• [Task A]:
Repeat the passage of the post on the Character Builder's move online that lies between "Update 11/18/2010: I’ve" and "boom, you’re rolling.", inclusive.
• [Task B]:
Pick up the post on the Character Builder's move online after its last sentence and keep writing it.

The death of the downloadable Character Builder

Update 11/18/2010: I’ve added a review of the online Character Builder now that it’s available.

I don’t tend to write many posts about “news” in the role playing game community, but since I go by “Online Dungeon Master” I thought I should chime in with my thoughts on the news that Wizards of the Coast (WotC) is changing their fantastic Character Builder program from something you can download into something that you use within a web site.

The good news:

  • You will be able to access the Character Builder on any computer with web access and Silverlight installed.  If you’re visiting a friend or family member and want to help them create a character or something, boom, you’re rolling.
  • Heroes of the Fallen Lands and Dark Sun will be included on the November 16 launch date
  • Macintosh users will be able to access Character Builder without having to boot to Windows

The bad news:

  • If you have no internet access, you can’t use Character Builder.  No more building characters during boring plane trips or anywhere without reliable WiFi.
  • You can’t (at launch) export your character file and send it to your DM.  This is a pain in the butt for me as a DM – it really helps me plan sessions when I can see my players’ character files.
  • You have to rely on WotC to store your characters for you and to make the application available.  Server crash = no character for you.
  • For those cheapskates who liked to pay for a one-month subscription to D&D Insider in order to download the Character Builder and its updates, that’s not going to work any more.

I’m sure that combating people who only would pay for the occasional month of DDI in order to get the updates is a big part of why WotC is making this change.  I’m sure some of those people will say, “Oh well, I guess I’ll pony up for a regular subscription now.”  But for people like me, who gladly support the company by subscribing to DDI all the time, there is nothing meaningful in this news that is good.

  • I don’t care about being able to access the Character Builder on a machine without having to download it.  I really only use it on my laptop to begin with.

• [Record extracts]:
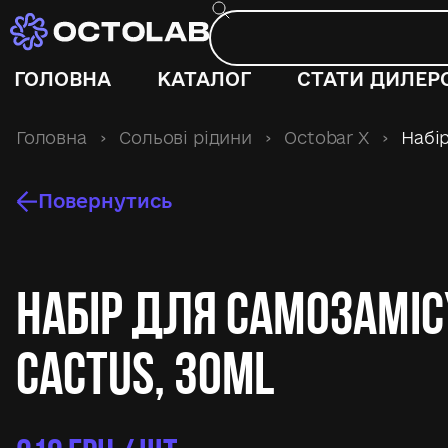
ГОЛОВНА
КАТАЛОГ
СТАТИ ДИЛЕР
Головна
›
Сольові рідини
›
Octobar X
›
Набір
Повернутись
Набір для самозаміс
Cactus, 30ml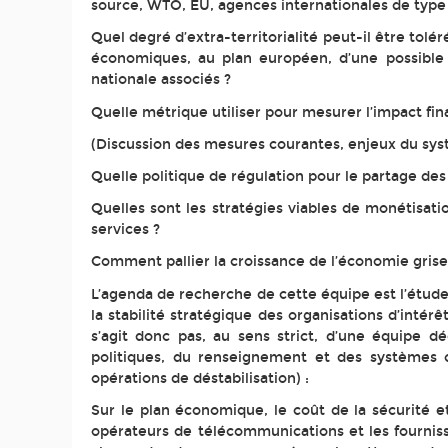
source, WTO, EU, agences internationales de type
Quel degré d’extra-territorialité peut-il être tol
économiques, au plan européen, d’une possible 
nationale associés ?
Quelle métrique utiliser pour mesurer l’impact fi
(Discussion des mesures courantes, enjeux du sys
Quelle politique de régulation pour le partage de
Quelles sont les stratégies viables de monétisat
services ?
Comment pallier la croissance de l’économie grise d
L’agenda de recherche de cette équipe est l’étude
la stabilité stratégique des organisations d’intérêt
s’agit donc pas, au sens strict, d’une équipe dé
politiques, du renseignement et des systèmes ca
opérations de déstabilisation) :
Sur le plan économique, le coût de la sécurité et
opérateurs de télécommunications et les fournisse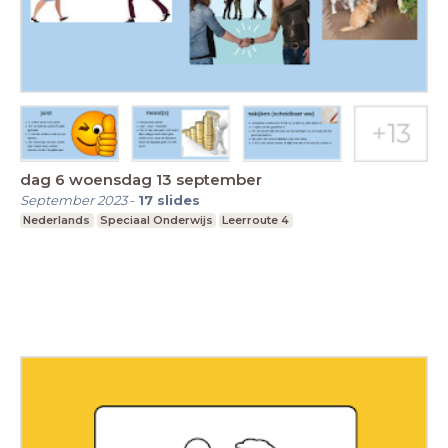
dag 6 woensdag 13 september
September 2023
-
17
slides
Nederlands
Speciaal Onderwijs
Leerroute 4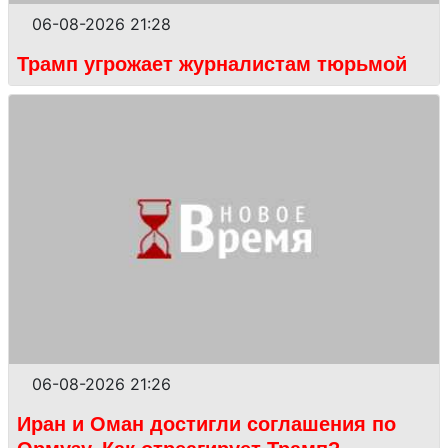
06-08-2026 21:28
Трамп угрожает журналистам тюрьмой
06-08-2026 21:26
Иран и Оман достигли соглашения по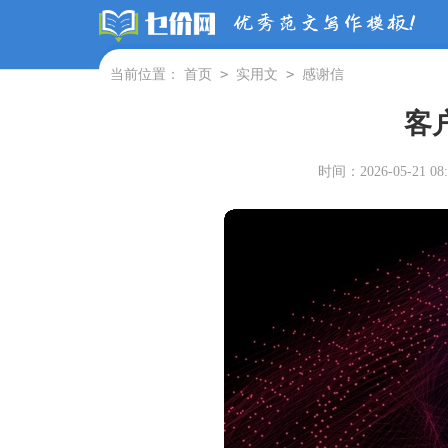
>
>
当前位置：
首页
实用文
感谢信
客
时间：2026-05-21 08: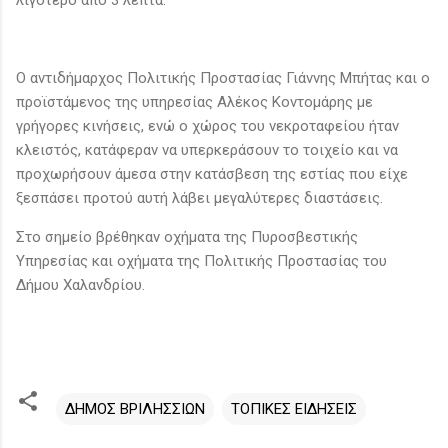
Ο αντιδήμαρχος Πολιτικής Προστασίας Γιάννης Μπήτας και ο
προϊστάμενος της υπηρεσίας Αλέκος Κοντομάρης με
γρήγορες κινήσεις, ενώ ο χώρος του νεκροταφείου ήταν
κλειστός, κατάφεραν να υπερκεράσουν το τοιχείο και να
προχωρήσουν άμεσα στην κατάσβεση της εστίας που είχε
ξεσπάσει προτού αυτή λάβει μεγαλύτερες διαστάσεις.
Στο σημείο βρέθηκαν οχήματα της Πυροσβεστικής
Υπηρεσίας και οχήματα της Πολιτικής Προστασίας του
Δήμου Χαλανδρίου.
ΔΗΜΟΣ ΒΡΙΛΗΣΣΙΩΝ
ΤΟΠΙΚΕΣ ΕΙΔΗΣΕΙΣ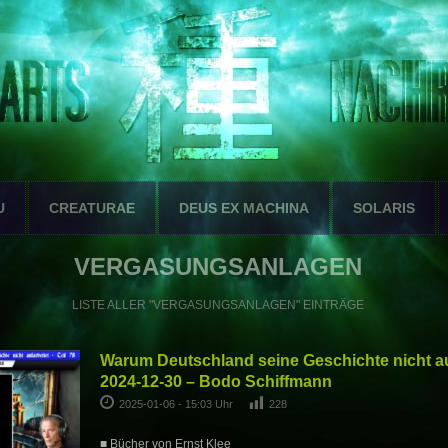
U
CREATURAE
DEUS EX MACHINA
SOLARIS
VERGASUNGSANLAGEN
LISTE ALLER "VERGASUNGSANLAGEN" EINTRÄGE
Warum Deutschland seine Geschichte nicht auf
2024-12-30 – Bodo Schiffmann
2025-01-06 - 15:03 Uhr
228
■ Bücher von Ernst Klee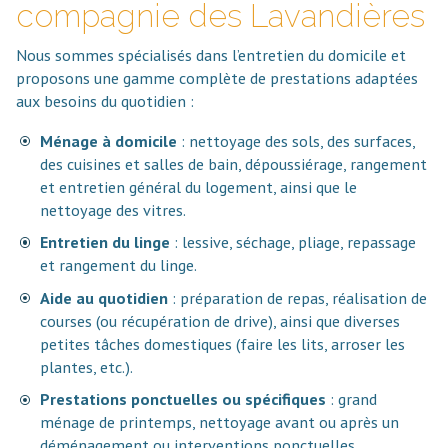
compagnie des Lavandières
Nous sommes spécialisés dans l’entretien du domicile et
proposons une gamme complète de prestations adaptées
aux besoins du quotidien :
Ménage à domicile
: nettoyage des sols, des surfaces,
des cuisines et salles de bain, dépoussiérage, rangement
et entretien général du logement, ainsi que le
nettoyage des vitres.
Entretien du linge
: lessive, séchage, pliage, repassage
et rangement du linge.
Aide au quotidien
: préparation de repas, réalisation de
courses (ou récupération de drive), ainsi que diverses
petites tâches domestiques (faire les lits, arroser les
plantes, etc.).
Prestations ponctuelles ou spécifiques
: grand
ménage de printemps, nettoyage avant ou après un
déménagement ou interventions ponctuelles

• [Reply A]:
Update 11/18/2010: I’ve added a review of the online Character Builder now that it’s available.

I don’t tend to write many posts about “news” in the role playing game community, but since I go by “Online Dungeon Master” I thought I should chime in with my thoughts on the news that Wizards of the Coast (WotC) is changing their fantastic Character Builder program from something you can download into something that you use within a web site.

The good news:

  • You will be able to access the Character Builder on any computer with web access and Silverlight installed.  If you’re visiting a friend or family member and want to help them create a character or something, boom, you’re rolling.

• [Reply B]:
  • I don’t have a Macintosh.
  • Heroes of the Fallen Lands and Dark Sun should have already been in the downloadable Character Builder by now.

From my perspective, in an effort to combat piracy / cheapskatedness, Wizards of the Coast has diminished the value of their best program for their best customers.

I’m not one to say that I’m canceling my subscription or will never play D&D again or anything like that – I really enjoy the game and want the company to keep making it.  I’m guessing this is why this strategy will work for WotC – their good customers, like me, will be disappointed but will keep subscribing.  Still, it feels like a bad business decision to take value away from your best customers (offline access being the main one) without giving them anything in return.

Now, the expectation is that WotC will be making other online tools available for DDI subscribers, so it may be worth it in the end.  But for now, it’s bad news for good customers.  Bummer.

23 thoughts on “The death of the downloadable Character Builder

  1. Well, WotC will get at least one new subscriber out of this (that is, me). I *do* have a Mac and have never wanted to pay for a DDI subscription since the “best” part of the sub is didn’t work on my computer.

  2. WoTC lost a subscriber to me. I canceled my yearly.

    This is just a way to leech more money trying to force us to pay MMO prices for something as simple as character generator tool… That I might add we’re practically forced to use with all the errata being pushed out these days.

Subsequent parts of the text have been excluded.